Further, it is necessarily true that if supplier economies are especially vulnerable to cyclical fluctuations, then economies which are primarily consumers of end stage goods, like the US, are the least vulnerable. If supplier economies are especially unable to decouple, then it followers that consumer economies are the most likely to be able to approach decoupling.
ECRI makes this point more explicitly elsewhere in their presentation:
[D]eveloping economies are very much subject to the Bullwhip Effect, where small fluctuations in consumer demand growth get amplified up the supply chain into big swings in demand as we move away from the consumer. So, smaller shifts in end consumer demand growth translate into larger fluctuations in intermediate goods demand, and even bigger ones in input material demand, and especially, raw material prices.In other words, an absolute contraction in supplier countries can be caused by simply continued growth, but at a slower rate, in a consumer country. Which means that converse is also true: an observed contraction in supplier economies (like China) does not necessarily mean that there is a contraction in consumer economies (like the US). Rather, consumer economies may simply continue to grow, just at a slower pace.
Even a modest decline in consumer spending growth in developed economies like the U.S. and Europe can help trigger a significant downdraft in the level of demand from suppliers and, in turn, a serious downturn in the level of demand for “suppliers to suppliers.”
As if that weren't clear enough, ECRI supplies this very helpful graph:

Unless I'm missing something, that arrow at the top for consumer countries in ECRI's diagram is still pointing UP.
So ECRI's own presentation suggests that their own indicator, the JoC ECRI commodities index, forecast a global downturn via its downdraft in the second part of 2011. But just as a recession in the US doesn't necesssarily mean a contraction in, say, Texas, so the global downturn measured by the commodities index may only have forecast slower growth in the US consumer economy.
ECRI's own presentation indicates as much. Oops!


4 comments:
Another body blow to the mythological ECRI/Hussman Recession. When are these guys gonna learn? NDD, when all is said and done, people are gonna carry you around on their shoulders! Recession....pulllleeeeeeze!
NDD, we should also remember that one of those supplier-to-supplier chains is the labor market in the US. Or
the two labor markets in the US if you prefer.
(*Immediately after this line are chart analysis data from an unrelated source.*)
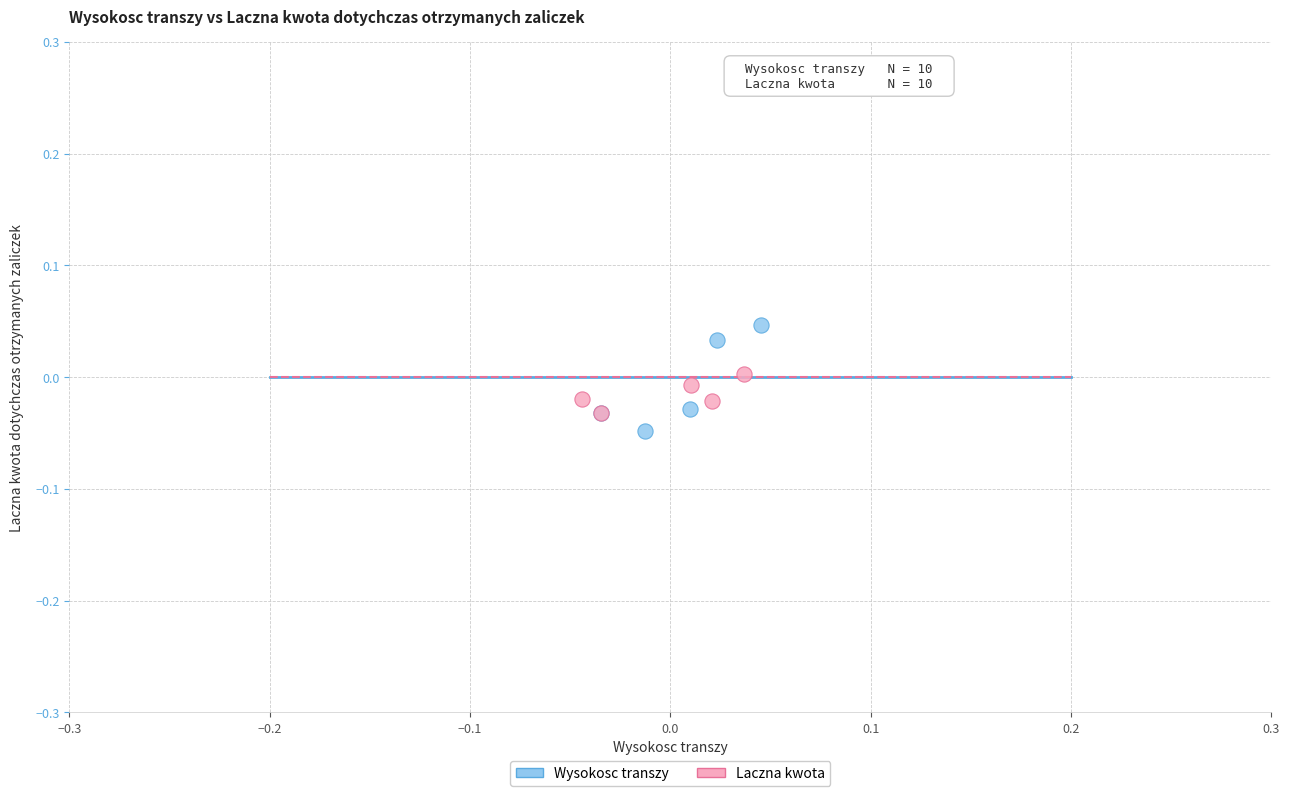

Which series has the widest spread of Y values?

Wysokosc transzy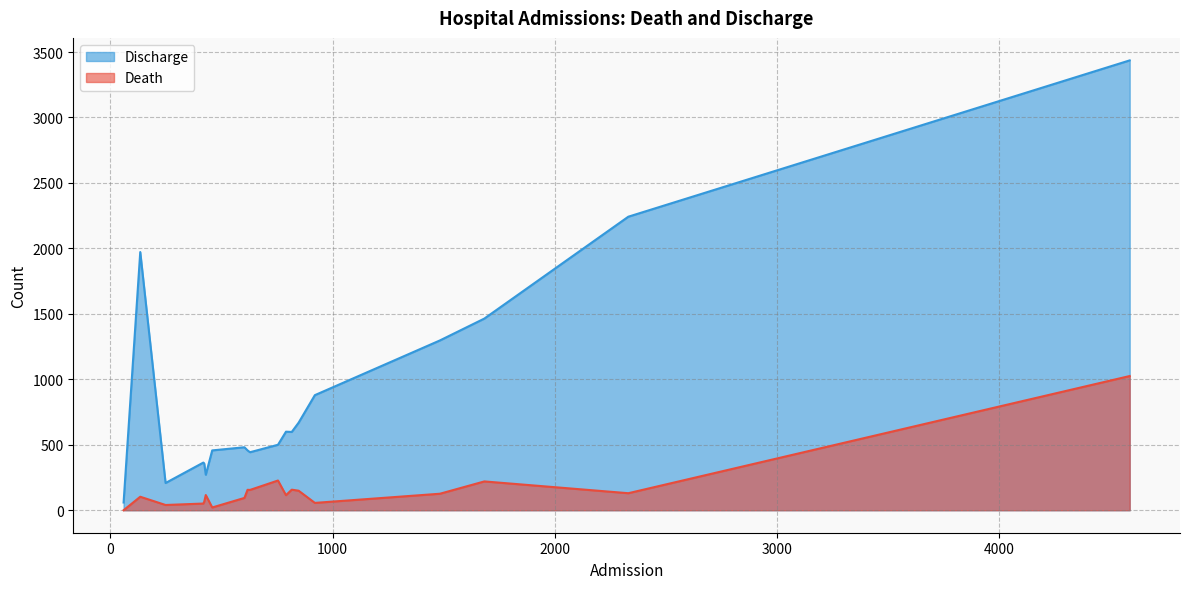

Which series has the largest range (max minus min)?

Discharge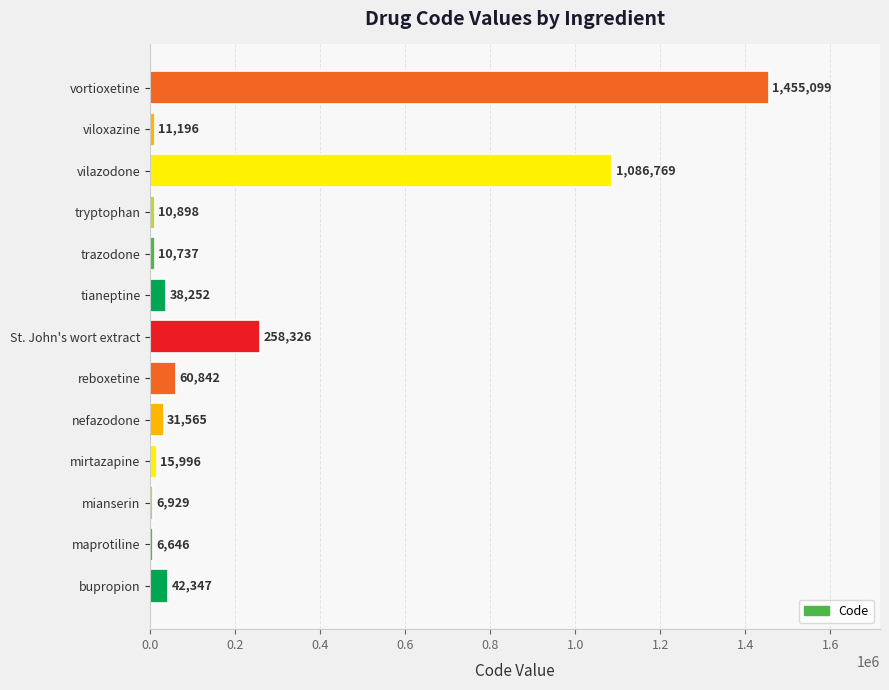

What is the sum of all values?

3035602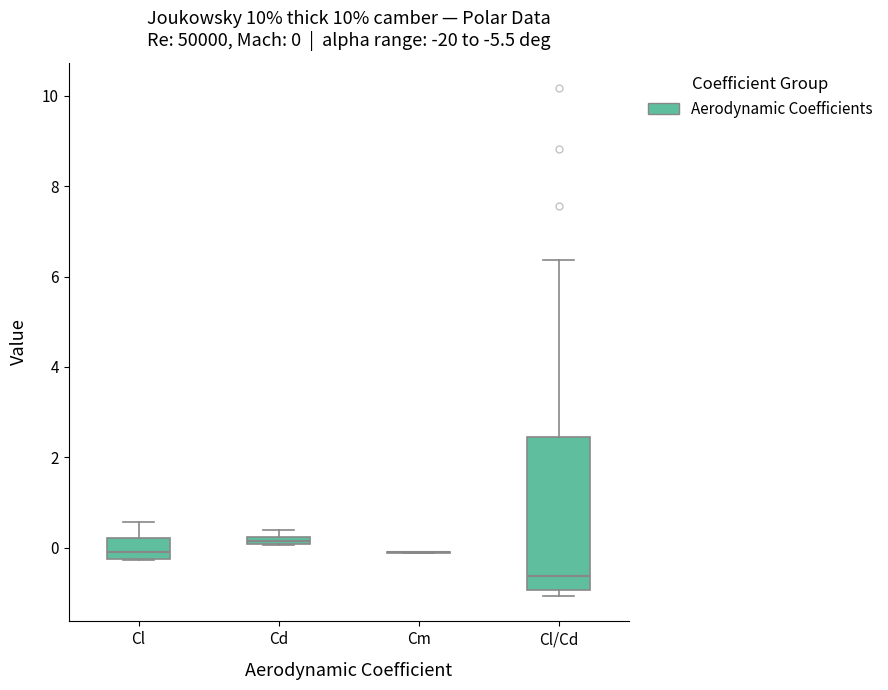

Comparing the boxes themselves (not the whiskers), which one is the tallest?

Cl/Cd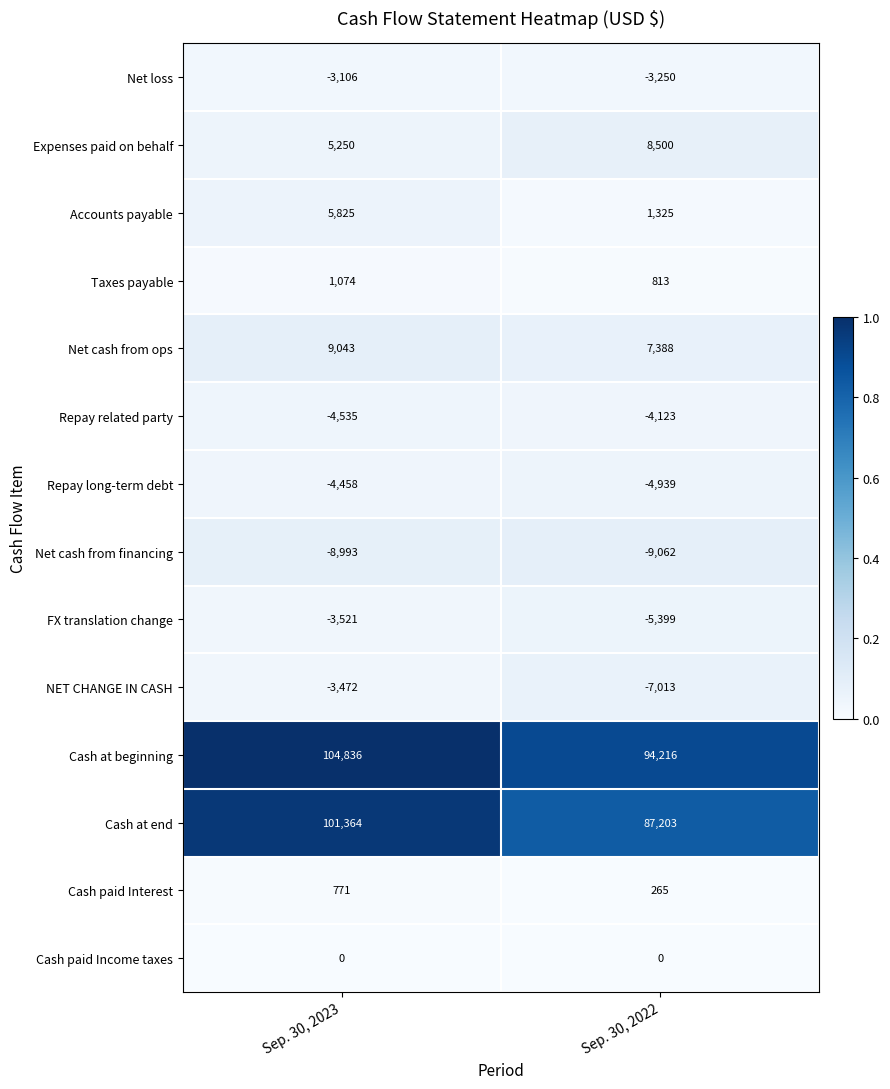

What is the difference between the maximum and minimum values in the Cash at beginning series?

10620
The labor market for those who currently are employed and the labor market for those trying to enter the workforce. ECRI likely got it wrong on the US entering a recession as currently defined by economists and you have done a good job of dissecting the analysis for folks who are willing to read it. For millions of Americans, though, those in that second labor market, those graphs may just have gotten it right.
I'm a little bit concerned of today's unemployment claims report. Last week's claims was significantly revised upward from 348k to 364k. This was a huge revision. I haven't heard any reason for such a large revision. Thus, the 359,000 report this week is concerning. Will this report revised upward into the 370k or 380k range? This might be an indication that high gas prices is beginning to take its toll on the economy.